Old Dads
“Old Dads” boasts an excellent cast but it’s hardly a movie at all, which is too bad considering it’s Bill Burr’s directorial debut. Though best known as a comedian, talk show guest and podcaster, Burr has established himself as one of the great standups turned actors of his generation, consistently delivering performances in movies and TV shows that are more thoughtful than they needed to be sometimes considerably so and occasionally even flat out impressive, his work as Migs Mayfield, a former Imperial sharpshooter turned mercenary on “The Mandalorian,” was one of the highlights of that show, building to a dramatic climax that echoed Christoph Waltz’s final scene in “Django Unchained.”
Standup comics who direct themselves in projects they also wrote risk making something that feels like a long standup comedy routine awkwardly retrofitted with characters and a smidge of plot, lacking strong style and point of view beyond what would make it feel like nothing more than brand extension. “Old Dads,” about three middle-aged Los Angeles men who become fathers decades after giving up hope on the possibility, is that movie.
Like “F is for Family,” the animated Netflix series created by and starring Burr (and like much of his earlier standup before he aged out of griping and became more multifaceted), “Old Dads” is two-thirds a satire on “political correctness” a loaded term which in practice often amounts to not being able to say anything at any given moment without suffering consequences and one third meandering midlife crisis buddy movie wherein Burr’s character Jack Kelly finds himself drifting through life after selling the vintage sports jersey replica business he’d founded with his two best friends/biz partners (played by Bokeem Woodbine and Bobby Cannavale).
After the sale, the partners are retained as staff then forced to watch as everyone born before 1988 is fired (a potential age discrimination lawsuit goldmine that the movie, oddly, treats as a fait accompli), then goes full parody of 21st century tech bro new media cliches. The young wannabe-guru boss, Aspin Bell (Miles Robbins), inundates his elders with disruptor culture buzz phrases while building a cult of personality around himself. And as if all this wasn’t enough to drive combative and self-righteous Kelly into a frothing snit, he and his wife Linda (Kate Aselton) are having trouble with their son’s elite New Age private school because Kelly’s ’70s-rooted version of parenting keeps running afoul of the staff, administrators and other parents a gaggle of soft progressive yuppies who teach kids to put their emotions and sensitivities above all else.
In the “Old Dads” part of “political correctness” is like one of those TV specials that are made for political reactionaries and from which the “triggered” term originated, only watered-down and slightly more self aware. This could be any Los Angeles post millennium comedy. characters say inappropriate things at inopportune moments so we can have a cheap laugh, then bystander characters (often Linda) cover for the writers by saying you simply can’t do stuff like that while nudging us to feel that the world is cramping the politically incorrect character’s style. It’s a shame how coddled everyone has become, says “Old Dads.”
Jack gets into hot water at school early in the movie for being two minutes late to pick up his son, he incurs a fine and the principal chews him out, so he calls her the C-word. To show contrition, he has to help plan a fundraising party with his buddies (who also have kids at the school) and emcee its charity auction. Like most such material in “Old Dads,” Jack is depicted as basically decent but flawed, it suggests that anyone who had an issue with his outburst was hypersensitive and overreacting, also that his punishment was just part of a scheme to extract free labor from the parents. During this session, they’re asked to suggest a theme, another parent tweaks it so now they’ll have an all trans waitstaff, they don’t see why it’d be wrong to call them “trannys”; here too they’re reasonable or at least not bad.

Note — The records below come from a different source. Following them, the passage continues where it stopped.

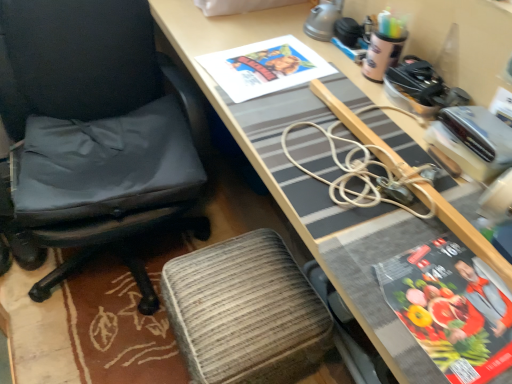
Locate an element on the screen. The image size is (512, 384). vacant region above matte paper magazine at right (from a real-world perspective) is located at coordinates (463, 292).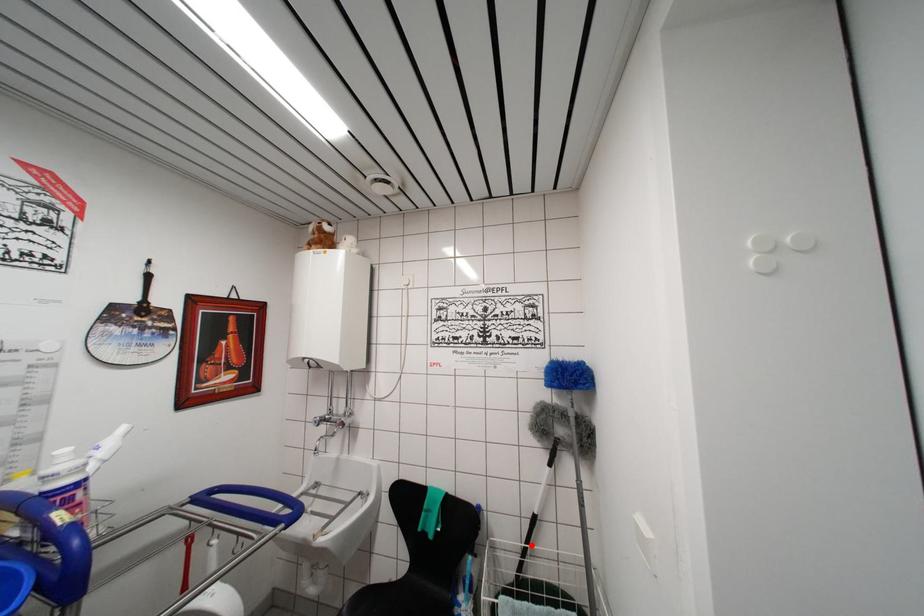
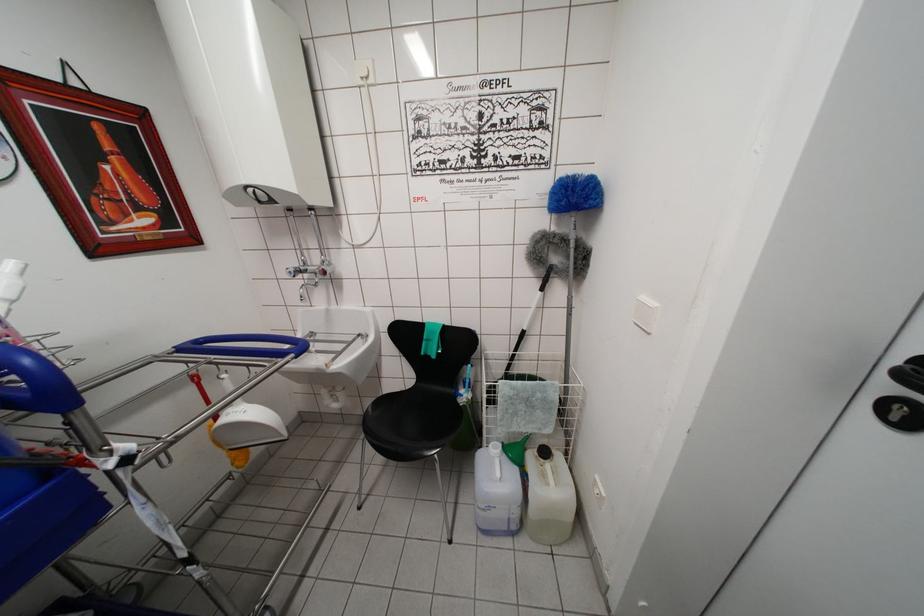
The point at the highlighted location is marked in the first image. Where is the corresponding point in the second image?

(518, 354)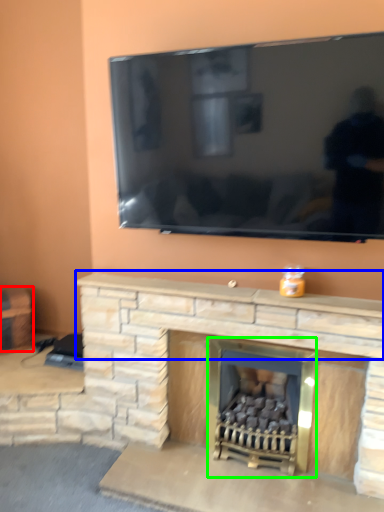
Question: Considering the real-world distances, which object is closest to furniture (highlighted by a red box)? mantle (highlighted by a blue box) or fireplace (highlighted by a green box).

Choices:
 (A) mantle
 (B) fireplace

Answer: (A)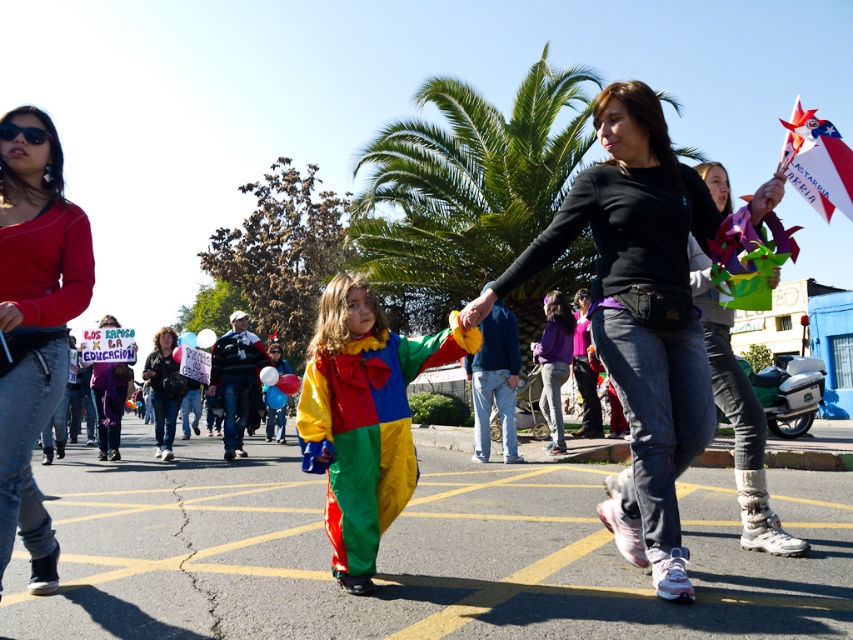
Which of these two, matte black shirt at left or matte black jacket at center, stands shorter?

matte black jacket at center

Does matte black shirt at left appear on the left side of matte black jacket at center?

In fact, matte black shirt at left is to the right of matte black jacket at center.

This screenshot has height=640, width=853. Describe the element at coordinates (33, 324) in the screenshot. I see `matte black shirt at left` at that location.

I want to click on matte black shirt at left, so click(x=33, y=324).

Is black matte shirt at center shorter than multicolored fabric dress at center?

In fact, black matte shirt at center may be taller than multicolored fabric dress at center.

Is black matte shirt at center taller than multicolored fabric dress at center?

Correct, black matte shirt at center is much taller as multicolored fabric dress at center.

Who is more forward, (601, 228) or (779, 552)?

Positioned in front is point (601, 228).

The width and height of the screenshot is (853, 640). I want to click on black matte shirt at center, so click(x=639, y=314).

Can you confirm if multicolored fabric dress at center is bigger than white paper flag at upper right?

Indeed, multicolored fabric dress at center has a larger size compared to white paper flag at upper right.

Which of these two, multicolored fabric dress at center or white paper flag at upper right, stands shorter?

white paper flag at upper right is shorter.

Between point (712, 380) and point (785, 120), which one is positioned behind?

The point (785, 120) is more distant.

Identify the location of multicolored fabric dress at center. The height and width of the screenshot is (640, 853). (738, 419).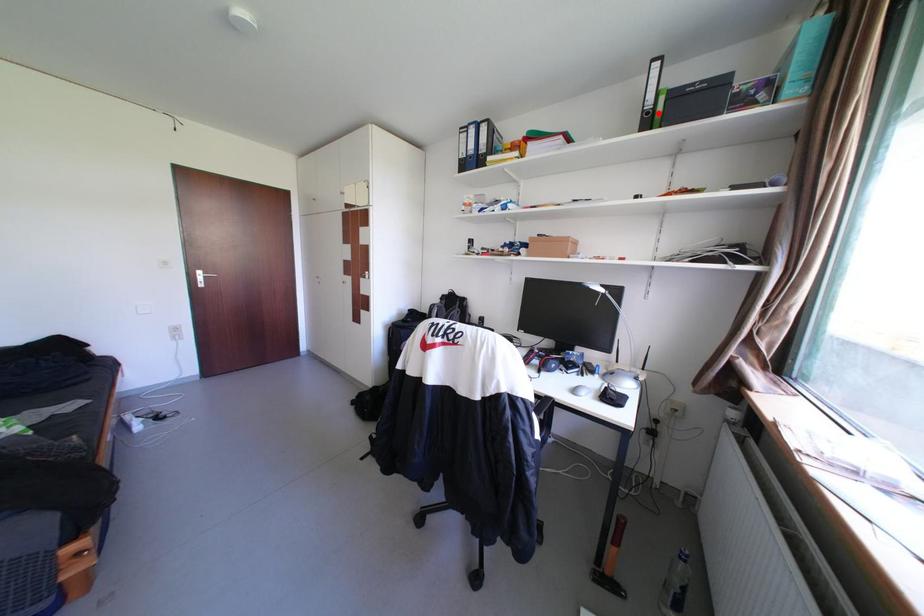
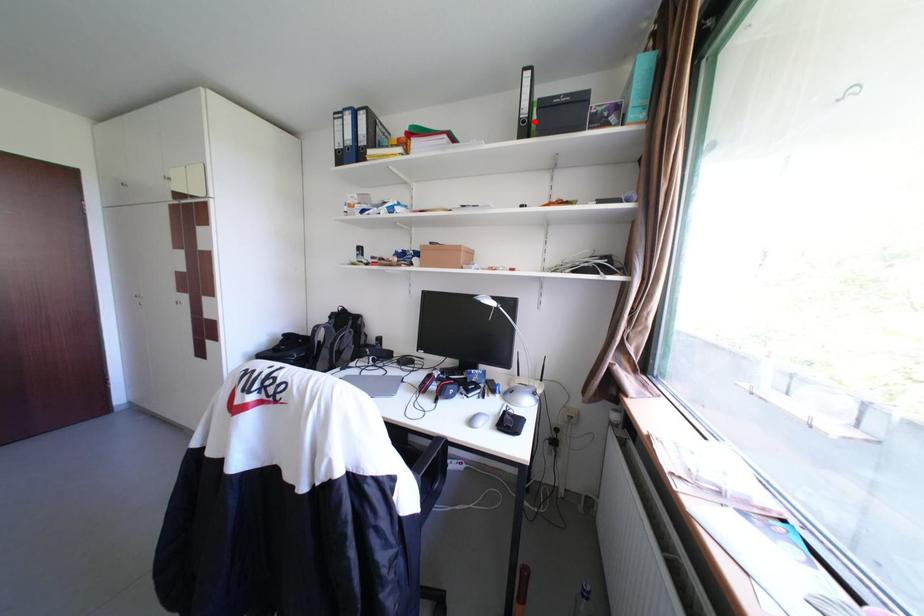
I am providing you with two images of the same scene from different viewpoints. A red point is marked on the first image and another point is marked on the second image. Are the points marked in image1 and image2 representing the same 3D position?

Yes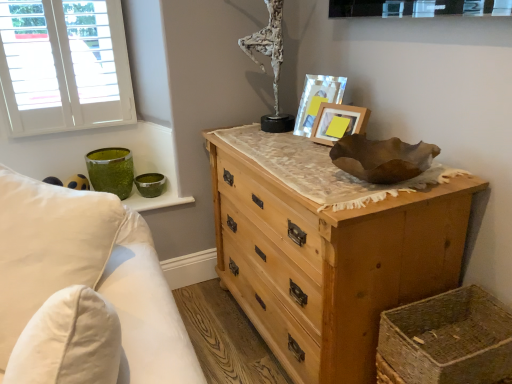
Question: Which is correct: white soft pillow at left is inside wooden picture frame at upper center, the second picture frame when ordered from back to front, or outside of it?

Choices:
 (A) outside
 (B) inside

Answer: (A)

Question: Is point (44, 203) closer or farther from the camera than point (333, 105)?

Choices:
 (A) farther
 (B) closer

Answer: (B)

Question: Considering the real-world distances, which object is closest to the wooden picture frame at upper center, arranged as the 1th picture frame when viewed from the front?

Choices:
 (A) matte wooden picture frame at upper right, which is the second picture frame in front-to-back order
 (B) white textured sculpture at upper center
 (C) natural wood chest of drawers at center
 (D) white painted wood window at upper left
 (E) white soft pillow at left

Answer: (A)

Question: Estimate the real-world distances between objects in this image. Which object is farther from the woven straw basket at lower right?

Choices:
 (A) white textured sculpture at upper center
 (B) white soft pillow at left
 (C) white painted wood window at upper left
 (D) natural wood chest of drawers at center
 (E) matte wooden picture frame at upper right, the 1th picture frame when ordered from back to front

Answer: (C)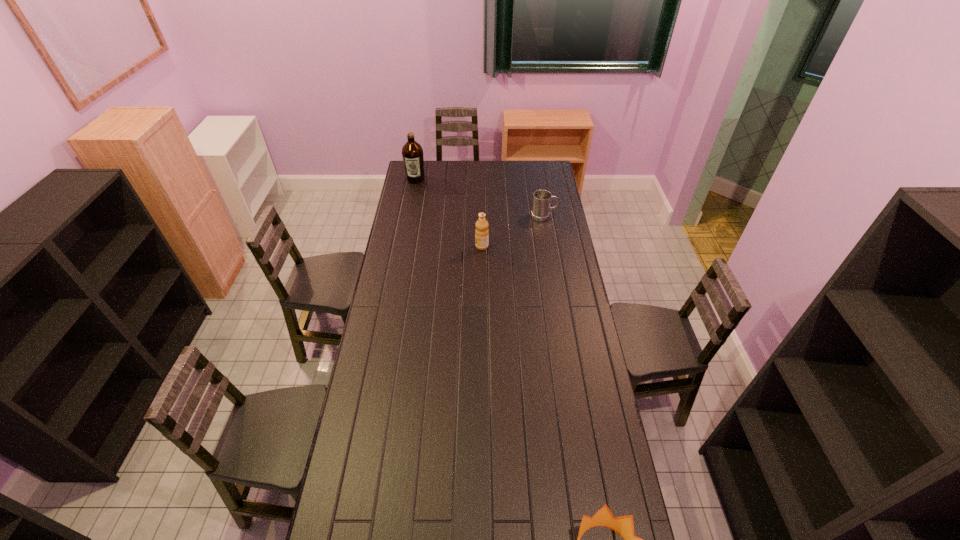
Where is `the taller olive oil`? the taller olive oil is located at coordinates (412, 153).

The width and height of the screenshot is (960, 540). Identify the location of the farthest object. (412, 153).

Where is `the right olive oil`? The height and width of the screenshot is (540, 960). the right olive oil is located at coordinates (481, 232).

I want to click on the nearer olive oil, so click(481, 232).

Find the location of a particular element. This screenshot has width=960, height=540. mug is located at coordinates (541, 208).

Locate an element on the screen. Image resolution: width=960 pixels, height=540 pixels. free location located on the label of the farther olive oil is located at coordinates (408, 219).

The image size is (960, 540). Find the location of `free space located on the label of the right olive oil`. free space located on the label of the right olive oil is located at coordinates (425, 246).

Image resolution: width=960 pixels, height=540 pixels. In order to click on vacant space positioned on the label of the right olive oil in this screenshot , I will do `click(452, 246)`.

At what (x,y) coordinates should I click in order to perform the action: click on free space located on the label of the right olive oil. Please return your answer as a coordinate pair (x, y). This screenshot has height=540, width=960. Looking at the image, I should click on (413, 246).

You are a GUI agent. You are given a task and a screenshot of the screen. Output one action in this format:
    pyautogui.click(x=<x>, y=<y>)
    Task: Click on the object located in the far edge section of the desktop
    This screenshot has width=960, height=540.
    Given the screenshot: What is the action you would take?
    (x=412, y=153)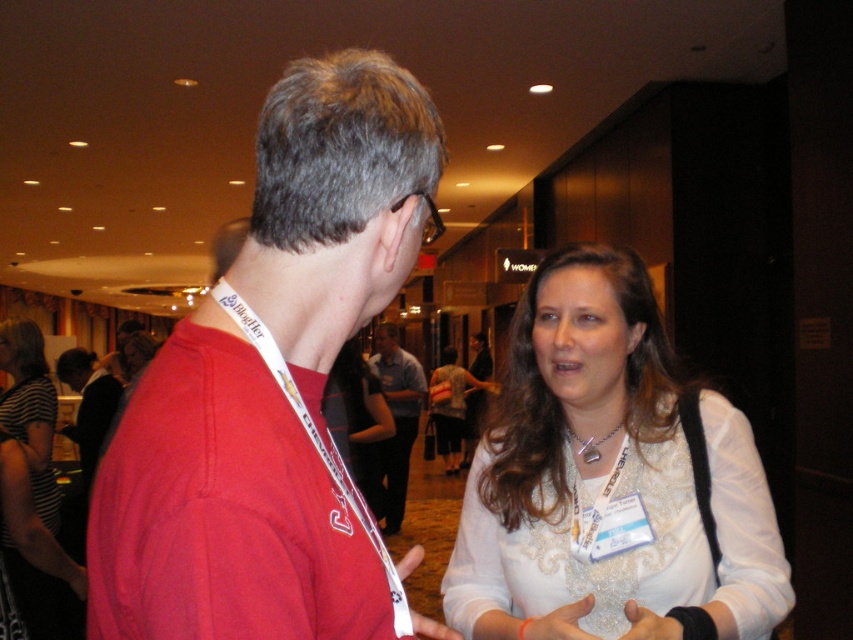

Mostly “Old Dads” has stuff like this. It’s all like one of those standup bits that starts with “Don’t you hate it when,” then follows with some petty grievance where you can tell by listening that the comic is actually mad about something else entirely which makes him seem like the one who’s blowing things out of proportion. There’s a scene at a gym where the men lob gendered insults to hype each other up during weightlifting and there are cutaways to women in the gym looking aghast and annoyed, it’s all very much from the point of view of Jack and the fellas, just guys being guys in a feminized world.
The majority of the scenes are saved by Cannavale, who plays a father and husband that is constantly nagged by his wife until he finally submits. He thinks he is cool and young, he always comes up next to younger characters, talks to them using slang from ten years ago and tries acting like a “down” guy. Woodbine’s performance isn’t as good because the script never really thinks about why he’s having a midlife crisis over his much younger girlfriend getting pregnant. In the last third of the movie there’s a part where they go out on the town for one night while they’re all depressed and out of touch with reality, it wants to be gritty and real (like John Cassavetes’ “Husbands”), but doesn’t have the balls or knowhow to get there, though there is a funny bit with Kelly appearing lost in thought about how screwed up his life has gotten during a philosophical soliloquy when suddenly some young flesh enters the frame (he has paid for a lap dance) and it becomes clear that he hasn’t even been paying attention. This movie could have been so much more.